Assim, quanto mais ao Atlântico a alma falta, com tantos colaboracionistas que se branqueiam, mais minha alma atlântica se exalta. Caso não tivesse alternativas democráticas e patrióticas dos meus companheiros de luta antitotalitária de 1974-1975, juro que preferiria votar em Jerónimo. Tal como o Pessoa, ortónimo, dizia: se houvesse referendo sobre a forma como vestir a cúpula do Estado, ele que era monárquico, para defender a monarquia, teria que votar pela república. Coisa que também farei no próximo domingo. Porque, à maneira de Passos Manuel, também eu quero cercar o trono de instituições republicanas e considero que antes da esquerda e da direita, antes da monarquia e da república, está a pátria.
Prognósticos só no fim do jogo…
Um dos meus heterónimos, o cientista político, veio agora da SIC-Notícias, onde analisou a recta final desta campanha eleitoral, onde tentou dizer que pode acontecer que a sondajocracia não rime com democracia e que, depois da primeira volta, ainda haja uma espécie de liga dos campeões, numa altura em que os campanheiros disputam passeios com capitães de Abril, de Tomé a Beato, ou os cançonetistas animadores de comícios, da Isabel Silvestre ao Sérgio Godinho, incluindo os Rádio Macau e os tradicionais coros alentejanos, onde o “Grândola, vila morena” deixou de ter direitos de exclusivo.
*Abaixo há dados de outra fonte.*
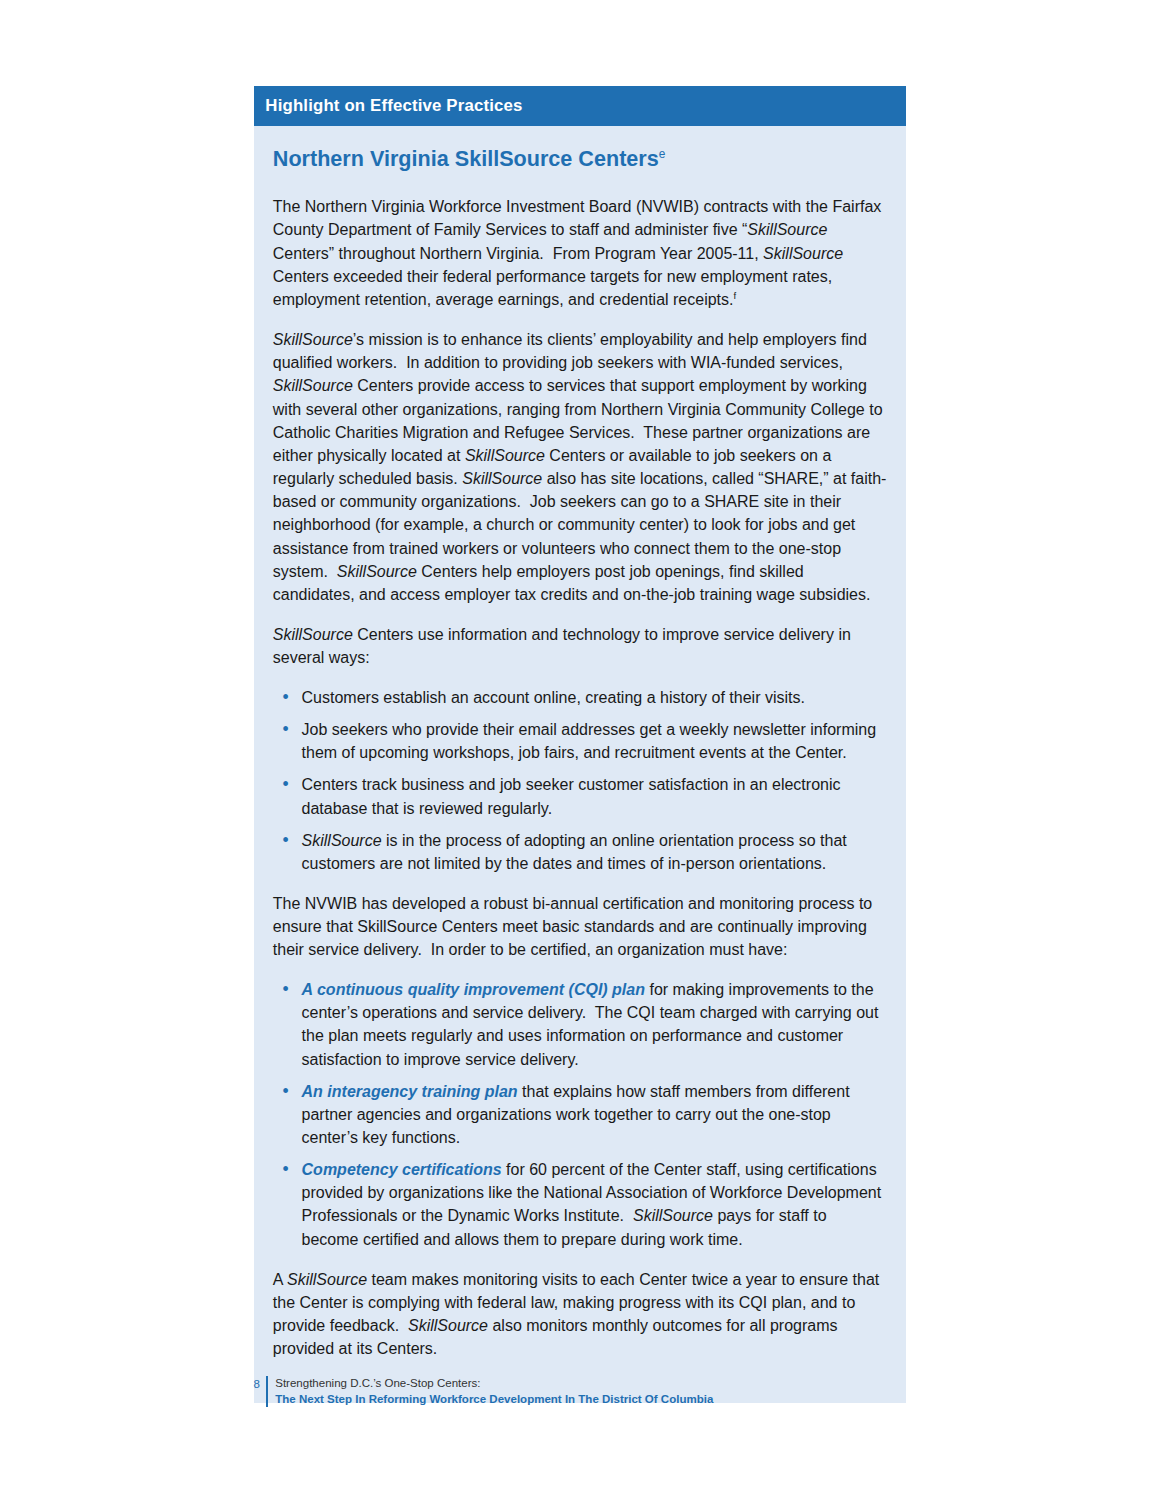Highlight on Effective Practices
Northern Virginia SkillSource Centerse
The Northern Virginia Workforce Investment Board (NVWIB) contracts with the Fairfax County Department of Family Services to staff and administer five “SkillSource Centers” throughout Northern Virginia. From Program Year 2005-11, SkillSource Centers exceeded their federal performance targets for new employment rates, employment retention, average earnings, and credential receipts.f
SkillSource’s mission is to enhance its clients’ employability and help employers find qualified workers. In addition to providing job seekers with WIA-funded services, SkillSource Centers provide access to services that support employment by working with several other organizations, ranging from Northern Virginia Community College to Catholic Charities Migration and Refugee Services. These partner organizations are either physically located at SkillSource Centers or available to job seekers on a regularly scheduled basis. SkillSource also has site locations, called “SHARE,” at faith-based or community organizations. Job seekers can go to a SHARE site in their neighborhood (for example, a church or community center) to look for jobs and get assistance from trained workers or volunteers who connect them to the one-stop system. SkillSource Centers help employers post job openings, find skilled candidates, and access employer tax credits and on-the-job training wage subsidies.
SkillSource Centers use information and technology to improve service delivery in several ways:
Customers establish an account online, creating a history of their visits.
Job seekers who provide their email addresses get a weekly newsletter informing them of upcoming workshops, job fairs, and recruitment events at the Center.
Centers track business and job seeker customer satisfaction in an electronic database that is reviewed regularly.
SkillSource is in the process of adopting an online orientation process so that customers are not limited by the dates and times of in-person orientations.
The NVWIB has developed a robust bi-annual certification and monitoring process to ensure that SkillSource Centers meet basic standards and are continually improving their service delivery. In order to be certified, an organization must have:
A continuous quality improvement (CQI) plan for making improvements to the center’s operations and service delivery. The CQI team charged with carrying out the plan meets regularly and uses information on performance and customer satisfaction to improve service delivery.
An interagency training plan that explains how staff members from different partner agencies and organizations work together to carry out the one-stop center’s key functions.
Competency certifications for 60 percent of the Center staff, using certifications provided by organizations like the National Association of Workforce Development Professionals or the Dynamic Works Institute. SkillSource pays for staff to become certified and allows them to prepare during work time.
A SkillSource team makes monitoring visits to each Center twice a year to ensure that the Center is complying with federal law, making progress with its CQI plan, and to provide feedback. SkillSource also monitors monthly outcomes for all programs provided at its Centers.
8
Strengthening D.C.’s One-Stop Centers:
The Next Step In Reforming Workforce Development In The District Of Columbia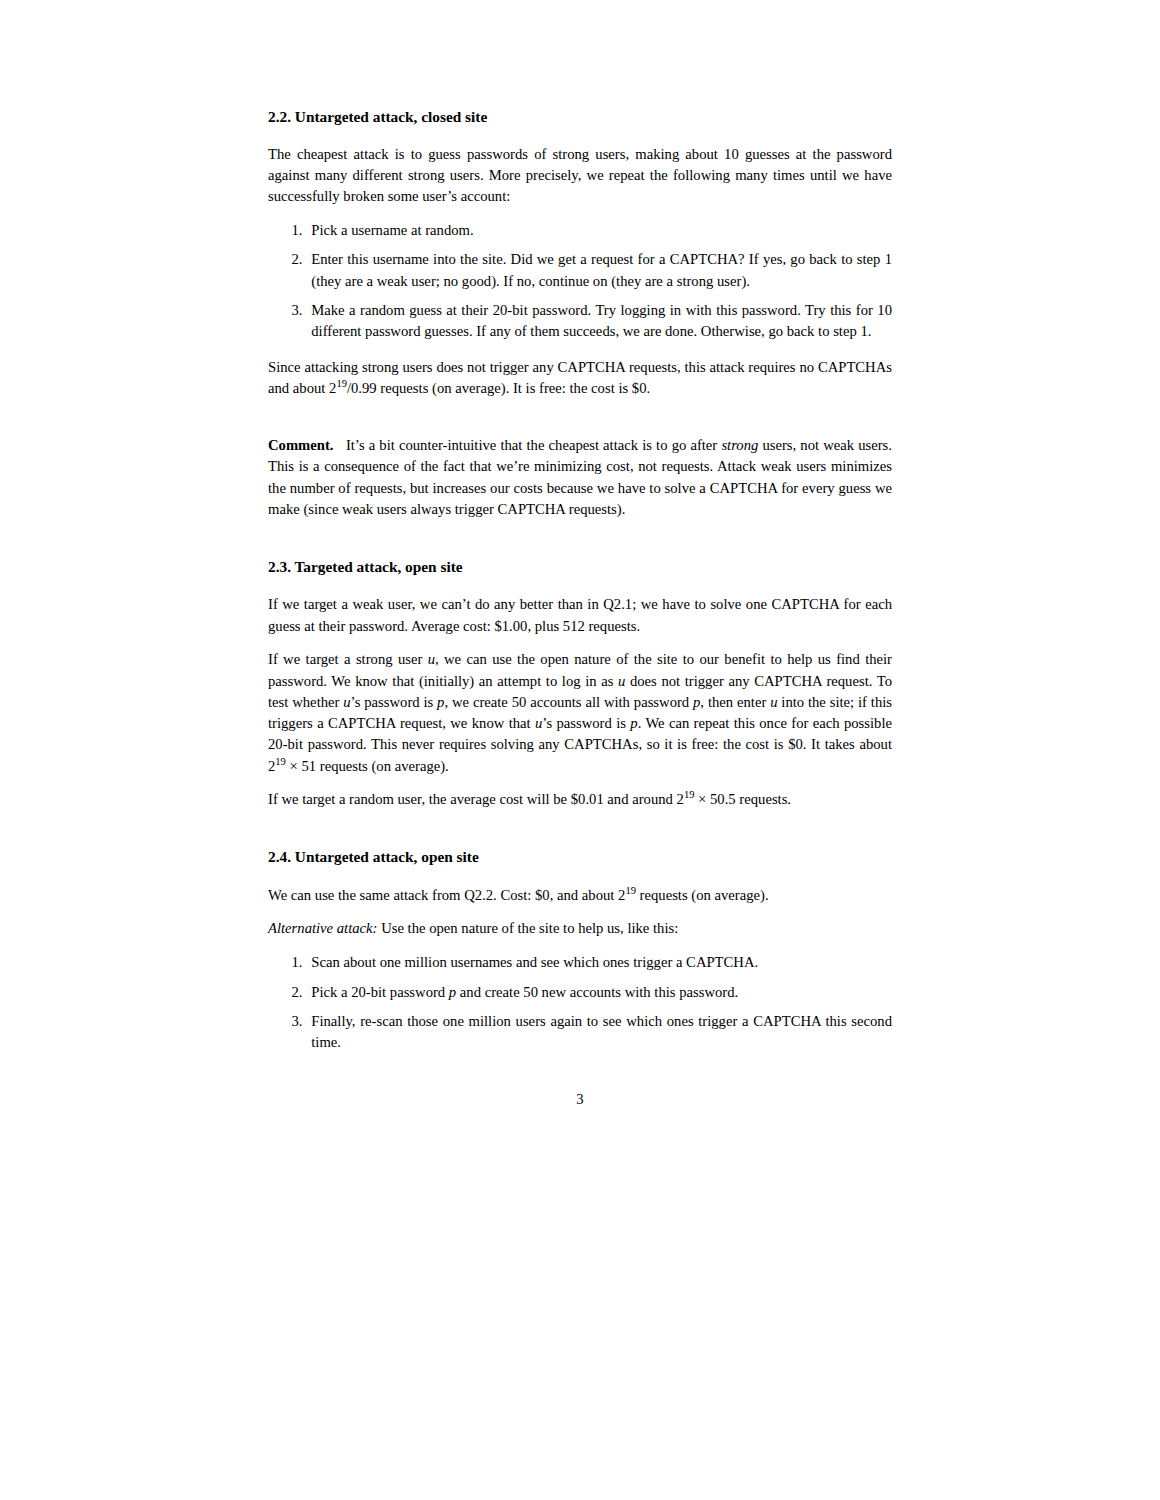2.2. Untargeted attack, closed site
The cheapest attack is to guess passwords of strong users, making about 10 guesses at the password against many different strong users. More precisely, we repeat the following many times until we have successfully broken some user’s account:
Pick a username at random.
Enter this username into the site. Did we get a request for a CAPTCHA? If yes, go back to step 1 (they are a weak user; no good). If no, continue on (they are a strong user).
Make a random guess at their 20-bit password. Try logging in with this password. Try this for 10 different password guesses. If any of them succeeds, we are done. Otherwise, go back to step 1.
Since attacking strong users does not trigger any CAPTCHA requests, this attack requires no CAPTCHAs and about 219/0.99 requests (on average). It is free: the cost is $0.
Comment. It’s a bit counter-intuitive that the cheapest attack is to go after strong users, not weak users. This is a consequence of the fact that we’re minimizing cost, not requests. Attack weak users minimizes the number of requests, but increases our costs because we have to solve a CAPTCHA for every guess we make (since weak users always trigger CAPTCHA requests).
2.3. Targeted attack, open site
If we target a weak user, we can’t do any better than in Q2.1; we have to solve one CAPTCHA for each guess at their password. Average cost: $1.00, plus 512 requests.
If we target a strong user u, we can use the open nature of the site to our benefit to help us find their password. We know that (initially) an attempt to log in as u does not trigger any CAPTCHA request. To test whether u’s password is p, we create 50 accounts all with password p, then enter u into the site; if this triggers a CAPTCHA request, we know that u’s password is p. We can repeat this once for each possible 20-bit password. This never requires solving any CAPTCHAs, so it is free: the cost is $0. It takes about 219 × 51 requests (on average).
If we target a random user, the average cost will be $0.01 and around 219 × 50.5 requests.
2.4. Untargeted attack, open site
We can use the same attack from Q2.2. Cost: $0, and about 219 requests (on average).
Alternative attack: Use the open nature of the site to help us, like this:
Scan about one million usernames and see which ones trigger a CAPTCHA.
Pick a 20-bit password p and create 50 new accounts with this password.
Finally, re-scan those one million users again to see which ones trigger a CAPTCHA this second time.
3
O problema mais importante da política portuguesa não será resolvida com a eleição do novo inquilino de Belém, porque está em causa um sistema fechado que ameaça fazer explodir o regime. Com efeito, até agora vivemos em concerto que ainda não teve conserto, neste equilíbrio entre o bloco central de interesses, dirigido pelo poder banco-burocrático, com ex-ministros ao serviço de multinacionais, e o centrão social dos subsidiodependentes, deste Estado assistencial e pouco meritocrático, onde havia dois terços de beneficiários e que agora ameaçam transformar-se em dois terços de excluídos, como se prenuncia com o anúncio da falência da segurança social ou com o desemprego dos funcionários públicos, a que chamam reforma do Estado, para não falarmos de haver cada vez mais pobres, cada vez mais pobres, e cada vez menos ricos, cada vez menos ricos.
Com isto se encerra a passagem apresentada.